Addressing the newly released data by IRCC, Immigration Minister Sean Fraser appeared before the Canadian Parliament’s Standing Committee on Citizenship on and Immigration on Thursday to take part in the committee’s backlog study. Applicants awaiting updates on their status might have to wait for months, as Fraser was reported saying that current backlogs will only subside in 2023, when processing standards are expected to return to normal.

Minister of Immigration, Refugees and Citizenship Sean Fraser said efforts to modernize the immigration system are currently in place to expedite backlog applications. Source: Lars Hagberg/AFP

From the latest data, the number of PR hopefuls has gone up from 410,000 to 530,000 over the past two years. IRCC has managed to ease off its Express Entry backlog by 4,292 persons since mid-April this year after invitations were paused since September 2021. The Express Entry draw for economic class migrants under the Federal Skilled Worker Program (FSWP), the Federal Skilled Trades Program (FSTP), and the Canadian Experience Class (CEC) categories grants PR status based on a points-based system for candidates who meet all eligibility criteria. It is expected to reopen by early July this year.

According to CIC, IRCC’s measures to expedite application processing entail adding more staff to its 11,000 employees, on top of digitizing the immigration system with a budget of 827 Canadian dollars. The move has been effective in improving operations in the past few months, as it helped IRCC make 156,000 permanent residence applications in the first quarter of 2022.

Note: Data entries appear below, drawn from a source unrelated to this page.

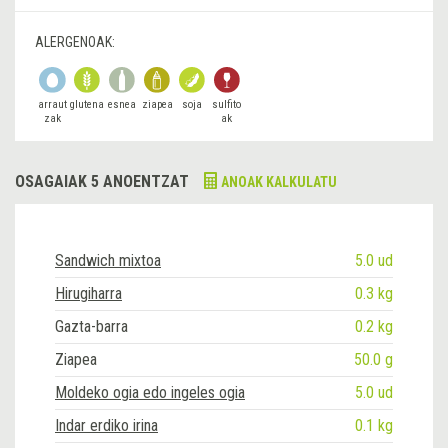
ALERGENOAK:
arraut
glutena
esnea
ziapea
soja
sulfito
zak
ak
OSAGAIAK 5 ANOENTZAT
ANOAK KALKULATU
Sandwich mixtoa
5.0 ud
Hirugiharra
0.3 kg
Gazta-barra
0.2 kg
Ziapea
50.0 g
Moldeko ogia edo ingeles ogia
5.0 ud
Indar erdiko irina
0.1 kg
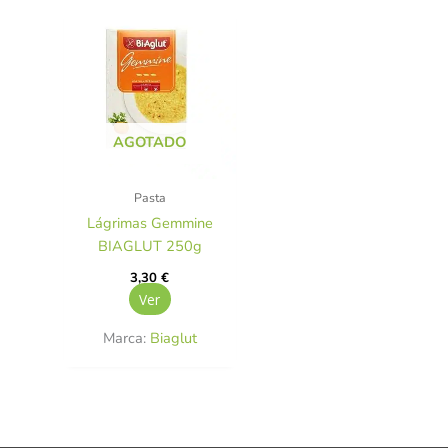
AGOTADO
Pasta
Lágrimas Gemmine
BIAGLUT 250g
3,30
€
Ver
Marca:
Biaglut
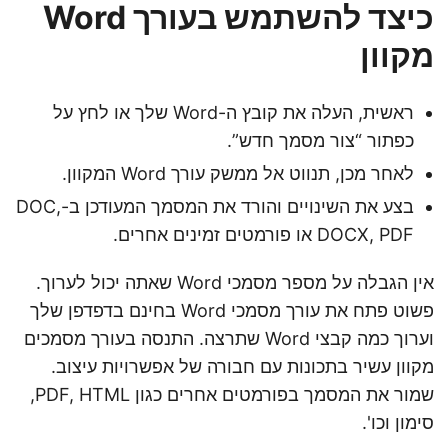
כיצד להשתמש בעורך Word
מקוון
ראשית, העלה את קובץ ה-Word שלך או לחץ על
כפתור “צור מסמך חדש”.
לאחר מכן, תנווט אל ממשק עורך Word המקוון.
בצע את השינויים והורד את המסמך המעודכן ב-DOC,
DOCX, PDF או פורמטים זמינים אחרים.
אין הגבלה על מספר מסמכי Word שאתה יכול לערוך.
פשוט פתח את עורך מסמכי Word בחינם בדפדפן שלך
וערוך כמה קבצי Word שתרצה. התנסה בעורך מסמכים
מקוון עשיר בתכונות עם חבורה של אפשרויות עיצוב.
שמור את המסמך בפורמטים אחרים כגון PDF, HTML,
סימון וכו'.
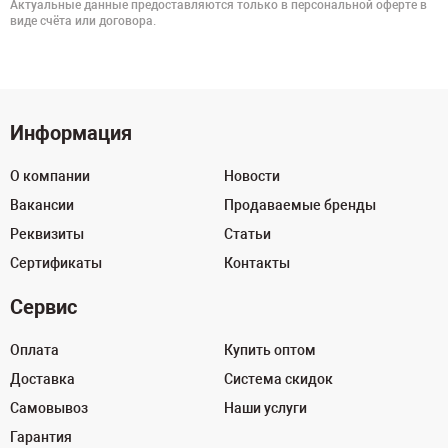
Актуальные данные предоставляются только в персональной оферте в
виде счёта или договора.
Информация
О компании
Новости
Вакансии
Продаваемые бренды
Реквизиты
Статьи
Сертификаты
Контакты
Сервис
Оплата
Купить оптом
Доставка
Система скидок
Самовывоз
Наши услуги
Гарантия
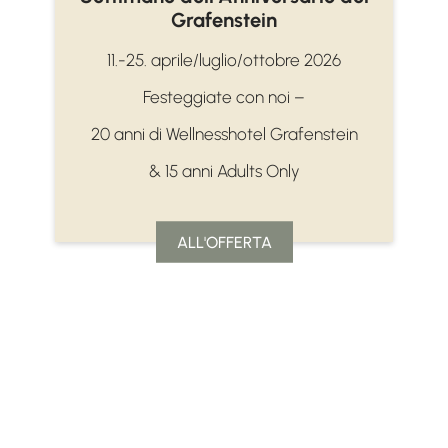
Grafenstein
11.-25. aprile/luglio/ottobre 2026
Festeggiate con noi –
20 anni di Wellnesshotel Grafenstein
& 15 anni Adults Only
ALL'OFFERTA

News on immigration in Canada: Uncertainty for some international graduates

The waitlist has left many in Canada with temporary resident status including international graduates with post-graduation work permits (PGWPs) — on immigration limbo. Just last month, IRCC announced a new open work permit for PGWP holders with permits expiring between January 31 and December 31 this year to continue working in the country.

“Starting in summer 2022, former international students who are in Canada and have a post-graduation work permit expiring between January and December 2022 will qualify for an additional open work permit of up to 18 months,” the official statement read. “We are exploring a simplified, expeditious process for this, and details will be made available in the weeks ahead.”

The new open work permit conditions left out many temporary residents who narrowly missed the mark for a shot to remain in Canada. “This is not fair. We are people as well, we were just unlucky that our work permits expired in December. Luck should not be a factor in the PGWP extensions. What is our fault? Tara Emami, an Iranian graduate from the University of Toronto, who is ineligible for the open work permit as her PGWP expired in December 2021, was quoted saying.

News on immigration in Canada

The conditions stipulated in the new open work permit planned for PGWP holders exclude many candidates who have been on the waitlist for a change in their immigration status to remain in Canada. Source: Geoff Robins/AFP

PGWPs are a one-time deal permitting international students who have graduated from Canadian learning institutions to work up to three years. It’s often the first step taken for a shot at PR eligibility under the Express Entry system, which requires at least one year of Canadian working experience for PGWP holders. Once the permit expires, they will need to apply for a change in status if their bid to become a new immigrant fails.

“We have done nothing wrong and yet we are not eligible for the past PGWP extension, this one, and by the time the Express Entry draws resumes, it’s going to be too late for us,” added Emami. “We need permanent resident status for all of us immediately.”